As he travelled the world, Dr Simeons became fascinated with the condition of obesity, which was a relatively rare condition at that time. His research would lead him to investigate the links between endocrinology, obesity and psychosomatic disorders.

He studied every potential solution for obesity offered anywhere in the world. As part of his thorough investigation , he researched the thyroid, pituitary and adrenal glands, the pancreas, the gallbladder and over 100 other physiological functions. He could find no direct correlation between obesity and these various glands and organs. Dr Simeons finally concluded that the key to the obesity problem lies within the part of the brain called the diencephalon, a complex of structures that includes the thalamus and hypothalamus. It is particularly the compromised function of the hypothalamus, he discovered, that is at the core of the problem. According to Dr Simeons: "If obesity is always due to one very specific diencephalic deficiency, it follows that the only way to cure it is to correct this deficiency. At first this seemed an utterly hopeless undertaking. The greatest obstacle was that one could hardly hope to correct an inherited trait localised deep inside the brain, and while we did possess a number of drugs whose point of action was believed to be in the diencephalon, none of them had the slightest effect on the fat centre.

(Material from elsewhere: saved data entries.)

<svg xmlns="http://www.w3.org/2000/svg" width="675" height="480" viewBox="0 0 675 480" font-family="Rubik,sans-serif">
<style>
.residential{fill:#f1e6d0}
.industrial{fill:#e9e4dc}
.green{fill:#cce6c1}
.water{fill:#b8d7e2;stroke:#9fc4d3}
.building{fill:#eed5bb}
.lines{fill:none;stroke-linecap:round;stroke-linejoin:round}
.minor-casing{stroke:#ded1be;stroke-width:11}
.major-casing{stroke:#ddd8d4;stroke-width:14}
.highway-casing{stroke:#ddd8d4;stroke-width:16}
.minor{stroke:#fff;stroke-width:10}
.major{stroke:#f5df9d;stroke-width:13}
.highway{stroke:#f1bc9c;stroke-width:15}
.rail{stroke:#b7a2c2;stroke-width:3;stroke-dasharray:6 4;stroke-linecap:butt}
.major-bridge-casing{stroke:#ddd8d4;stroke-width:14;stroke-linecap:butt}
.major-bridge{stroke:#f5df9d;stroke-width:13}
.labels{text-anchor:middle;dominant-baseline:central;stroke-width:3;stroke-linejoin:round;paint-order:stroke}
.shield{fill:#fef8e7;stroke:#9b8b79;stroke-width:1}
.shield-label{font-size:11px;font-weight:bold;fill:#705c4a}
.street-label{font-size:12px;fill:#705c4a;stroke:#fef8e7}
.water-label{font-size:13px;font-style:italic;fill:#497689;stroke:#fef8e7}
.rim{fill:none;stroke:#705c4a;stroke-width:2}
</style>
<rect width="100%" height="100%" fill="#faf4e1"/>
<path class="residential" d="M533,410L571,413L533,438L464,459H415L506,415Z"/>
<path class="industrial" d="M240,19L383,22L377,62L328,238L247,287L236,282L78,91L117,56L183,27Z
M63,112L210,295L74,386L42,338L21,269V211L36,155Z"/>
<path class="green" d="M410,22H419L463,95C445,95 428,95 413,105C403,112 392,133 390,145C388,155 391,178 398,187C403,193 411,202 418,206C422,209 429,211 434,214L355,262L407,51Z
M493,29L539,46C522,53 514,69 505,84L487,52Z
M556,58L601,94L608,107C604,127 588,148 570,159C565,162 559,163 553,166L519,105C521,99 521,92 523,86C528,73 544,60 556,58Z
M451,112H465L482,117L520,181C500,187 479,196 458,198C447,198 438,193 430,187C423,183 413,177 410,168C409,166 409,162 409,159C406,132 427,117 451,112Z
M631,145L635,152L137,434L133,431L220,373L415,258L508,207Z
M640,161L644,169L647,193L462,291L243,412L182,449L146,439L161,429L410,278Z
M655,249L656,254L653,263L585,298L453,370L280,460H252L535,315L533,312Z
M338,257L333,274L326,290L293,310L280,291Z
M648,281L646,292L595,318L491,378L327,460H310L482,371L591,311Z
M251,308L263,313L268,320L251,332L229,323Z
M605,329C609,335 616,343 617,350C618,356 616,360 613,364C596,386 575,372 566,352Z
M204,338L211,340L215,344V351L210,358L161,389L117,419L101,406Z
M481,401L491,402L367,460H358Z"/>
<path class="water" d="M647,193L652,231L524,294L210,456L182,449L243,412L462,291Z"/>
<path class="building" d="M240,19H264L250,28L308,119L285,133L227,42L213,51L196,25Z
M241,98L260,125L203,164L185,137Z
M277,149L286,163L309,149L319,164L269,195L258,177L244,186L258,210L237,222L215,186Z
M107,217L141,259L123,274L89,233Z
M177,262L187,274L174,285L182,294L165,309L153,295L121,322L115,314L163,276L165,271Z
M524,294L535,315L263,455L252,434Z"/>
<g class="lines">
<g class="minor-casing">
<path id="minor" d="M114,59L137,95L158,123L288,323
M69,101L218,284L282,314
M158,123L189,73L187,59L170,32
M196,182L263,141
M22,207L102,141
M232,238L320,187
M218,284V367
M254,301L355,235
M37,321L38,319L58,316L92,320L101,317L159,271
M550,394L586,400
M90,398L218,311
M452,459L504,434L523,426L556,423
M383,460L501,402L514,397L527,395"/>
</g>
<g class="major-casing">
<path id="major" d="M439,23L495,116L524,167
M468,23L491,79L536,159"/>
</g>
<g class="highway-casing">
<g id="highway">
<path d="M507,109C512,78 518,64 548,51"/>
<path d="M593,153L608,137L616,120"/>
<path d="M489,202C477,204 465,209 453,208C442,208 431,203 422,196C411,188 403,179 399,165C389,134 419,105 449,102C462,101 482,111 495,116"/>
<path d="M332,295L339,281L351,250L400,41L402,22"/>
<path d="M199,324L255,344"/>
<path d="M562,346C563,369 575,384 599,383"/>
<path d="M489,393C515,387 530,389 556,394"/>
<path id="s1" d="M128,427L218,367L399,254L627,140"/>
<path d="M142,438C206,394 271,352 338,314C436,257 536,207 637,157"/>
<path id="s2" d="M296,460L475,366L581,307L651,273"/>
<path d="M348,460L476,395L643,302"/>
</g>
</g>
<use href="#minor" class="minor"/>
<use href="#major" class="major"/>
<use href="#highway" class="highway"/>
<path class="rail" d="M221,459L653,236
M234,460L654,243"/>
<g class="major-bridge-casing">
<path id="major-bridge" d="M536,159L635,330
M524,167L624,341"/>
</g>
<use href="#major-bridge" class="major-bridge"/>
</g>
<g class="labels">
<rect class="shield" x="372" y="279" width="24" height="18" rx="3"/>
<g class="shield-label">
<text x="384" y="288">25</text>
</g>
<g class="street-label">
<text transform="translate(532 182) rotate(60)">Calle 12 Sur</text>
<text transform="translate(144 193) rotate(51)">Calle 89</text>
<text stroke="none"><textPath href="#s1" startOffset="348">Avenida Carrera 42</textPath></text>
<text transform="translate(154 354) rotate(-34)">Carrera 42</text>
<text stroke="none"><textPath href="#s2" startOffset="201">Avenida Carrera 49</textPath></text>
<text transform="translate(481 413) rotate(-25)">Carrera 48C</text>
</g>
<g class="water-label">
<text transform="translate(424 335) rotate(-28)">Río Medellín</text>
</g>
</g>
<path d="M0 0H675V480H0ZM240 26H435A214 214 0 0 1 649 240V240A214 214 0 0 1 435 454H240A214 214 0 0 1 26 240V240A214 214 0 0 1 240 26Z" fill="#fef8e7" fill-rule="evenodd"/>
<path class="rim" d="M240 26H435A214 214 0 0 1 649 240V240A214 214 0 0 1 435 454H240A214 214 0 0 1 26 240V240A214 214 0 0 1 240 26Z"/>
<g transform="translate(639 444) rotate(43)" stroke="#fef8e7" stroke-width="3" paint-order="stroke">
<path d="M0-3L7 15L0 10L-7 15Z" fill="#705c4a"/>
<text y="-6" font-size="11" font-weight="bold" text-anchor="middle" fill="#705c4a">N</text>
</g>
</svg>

There was not even a pointer showing a direction in which pharmacological research could move to find a drug that had such a specific action."

While it was commonly believed that overeating causes obesity, Simeons found that overeating is the result of a metabolic disorder—not its cause.

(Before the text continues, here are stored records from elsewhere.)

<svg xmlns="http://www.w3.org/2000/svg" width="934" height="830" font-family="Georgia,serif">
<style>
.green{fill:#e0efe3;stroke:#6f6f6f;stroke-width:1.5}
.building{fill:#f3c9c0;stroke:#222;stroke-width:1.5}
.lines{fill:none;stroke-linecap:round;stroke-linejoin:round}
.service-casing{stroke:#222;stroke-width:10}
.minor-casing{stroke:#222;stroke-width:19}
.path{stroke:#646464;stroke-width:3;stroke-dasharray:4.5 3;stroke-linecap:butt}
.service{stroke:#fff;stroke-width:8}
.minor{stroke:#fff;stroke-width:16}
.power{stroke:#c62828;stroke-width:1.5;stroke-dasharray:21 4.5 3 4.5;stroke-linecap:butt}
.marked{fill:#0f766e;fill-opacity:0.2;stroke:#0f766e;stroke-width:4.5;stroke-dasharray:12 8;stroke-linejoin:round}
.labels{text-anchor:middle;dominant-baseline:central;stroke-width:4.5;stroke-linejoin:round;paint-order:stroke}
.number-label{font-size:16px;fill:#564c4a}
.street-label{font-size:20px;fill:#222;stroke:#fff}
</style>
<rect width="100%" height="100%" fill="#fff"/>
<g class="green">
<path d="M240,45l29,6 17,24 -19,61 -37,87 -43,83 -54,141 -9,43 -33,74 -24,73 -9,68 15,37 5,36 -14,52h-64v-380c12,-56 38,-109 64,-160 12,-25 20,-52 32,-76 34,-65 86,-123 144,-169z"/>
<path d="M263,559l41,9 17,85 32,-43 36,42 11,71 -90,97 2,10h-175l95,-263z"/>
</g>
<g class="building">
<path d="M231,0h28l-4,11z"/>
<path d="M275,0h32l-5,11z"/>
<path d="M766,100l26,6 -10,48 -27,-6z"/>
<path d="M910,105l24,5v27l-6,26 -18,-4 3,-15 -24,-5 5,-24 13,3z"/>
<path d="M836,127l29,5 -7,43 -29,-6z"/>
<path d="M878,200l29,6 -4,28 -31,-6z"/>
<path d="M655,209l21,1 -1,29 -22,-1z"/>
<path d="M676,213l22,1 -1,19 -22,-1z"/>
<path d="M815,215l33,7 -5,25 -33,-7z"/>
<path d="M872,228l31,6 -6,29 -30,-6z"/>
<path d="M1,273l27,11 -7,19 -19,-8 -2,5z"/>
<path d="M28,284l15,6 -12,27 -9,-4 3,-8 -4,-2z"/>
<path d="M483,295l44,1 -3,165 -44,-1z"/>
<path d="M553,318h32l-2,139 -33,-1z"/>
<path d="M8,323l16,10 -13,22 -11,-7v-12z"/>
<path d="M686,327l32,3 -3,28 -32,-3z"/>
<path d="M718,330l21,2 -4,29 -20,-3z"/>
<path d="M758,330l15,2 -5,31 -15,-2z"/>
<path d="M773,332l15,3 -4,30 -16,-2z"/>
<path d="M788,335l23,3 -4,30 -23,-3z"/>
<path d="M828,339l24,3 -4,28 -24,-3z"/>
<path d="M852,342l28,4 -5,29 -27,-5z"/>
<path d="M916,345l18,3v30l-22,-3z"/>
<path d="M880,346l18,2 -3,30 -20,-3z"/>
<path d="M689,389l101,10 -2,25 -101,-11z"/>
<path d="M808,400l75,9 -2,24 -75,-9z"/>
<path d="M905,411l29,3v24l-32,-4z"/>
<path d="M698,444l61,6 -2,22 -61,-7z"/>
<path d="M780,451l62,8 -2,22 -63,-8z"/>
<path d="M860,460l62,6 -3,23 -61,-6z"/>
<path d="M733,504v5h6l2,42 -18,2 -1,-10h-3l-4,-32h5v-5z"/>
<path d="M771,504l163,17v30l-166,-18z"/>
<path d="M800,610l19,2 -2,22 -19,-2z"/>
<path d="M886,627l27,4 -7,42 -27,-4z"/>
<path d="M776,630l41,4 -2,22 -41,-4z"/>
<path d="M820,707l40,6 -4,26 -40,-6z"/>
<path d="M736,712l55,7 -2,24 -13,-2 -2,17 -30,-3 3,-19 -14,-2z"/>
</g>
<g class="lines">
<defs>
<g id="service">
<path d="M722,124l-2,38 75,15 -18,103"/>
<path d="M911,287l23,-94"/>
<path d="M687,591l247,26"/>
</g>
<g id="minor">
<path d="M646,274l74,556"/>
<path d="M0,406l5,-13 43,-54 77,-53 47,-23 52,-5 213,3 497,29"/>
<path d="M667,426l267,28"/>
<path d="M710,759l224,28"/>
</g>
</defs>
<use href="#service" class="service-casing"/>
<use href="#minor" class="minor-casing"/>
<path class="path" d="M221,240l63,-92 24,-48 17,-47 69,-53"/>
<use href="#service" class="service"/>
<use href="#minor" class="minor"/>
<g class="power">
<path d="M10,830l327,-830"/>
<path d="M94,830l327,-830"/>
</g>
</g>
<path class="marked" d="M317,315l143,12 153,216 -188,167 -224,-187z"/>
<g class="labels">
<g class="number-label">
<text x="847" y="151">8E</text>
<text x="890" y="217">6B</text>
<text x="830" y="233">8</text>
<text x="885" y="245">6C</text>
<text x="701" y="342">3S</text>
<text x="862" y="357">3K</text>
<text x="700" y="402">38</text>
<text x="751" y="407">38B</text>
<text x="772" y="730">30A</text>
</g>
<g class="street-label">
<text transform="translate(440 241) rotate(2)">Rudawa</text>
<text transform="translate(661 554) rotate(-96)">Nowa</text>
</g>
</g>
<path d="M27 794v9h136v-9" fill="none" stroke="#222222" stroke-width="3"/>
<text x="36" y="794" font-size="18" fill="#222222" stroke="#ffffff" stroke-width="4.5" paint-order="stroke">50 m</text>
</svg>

Now that he had discovered the long-sought-after cause, Dr Simeons was in pursuit of a solution. His "Eureka moment" came when he noticed that very thin pregnant Indian women, although having a low-caloric intake while at the same time doing demanding physical activity, delivered healthy full-weight babies. These pregnant women could easily lose weight by drastically reducing their dietary intake but without feeling hungry or in any way harming the child in the womb. After much research, he attributed this phenomenon to the presence of a substance called human chorionic gonadotrophin (hCG), which is made in high amounts in a woman's body during pregnancy.

He also reflected on the rare medical condition of young obese Indian boys, known as "fat boys", who were cured of their obesity with daily injections of small amounts of hCG: they miraculously lost their ravenous appetites and reshaped their bodies to normal.

Dr Simeons wondered if hCG could assist in opening the abnormal, secure reserves of fat in non-pregnant women and possibly even in men. Under normal conditions, these abnormal fat reserves are almost impossible to access and are only released as the body's last survival strategy during times of extreme starvation. However, Dr Simeons found one very interesting exception: hCG signals the body to mobilise these fat reserves. At his hospital, he experimented with this approach, using daily hCG injections combined with a very specific 500-calories-per-day diet. After many years of working with thousands of test patients, he perfected his "weight loss cure protocol". The results were astonishing. Almost 100 per cent of his patients were losing approximately one pound (0.5 kilogram) per day while on the protocol. And they were only losing the most difficult and resistant form of body fat, i.e., abnormal stored fat.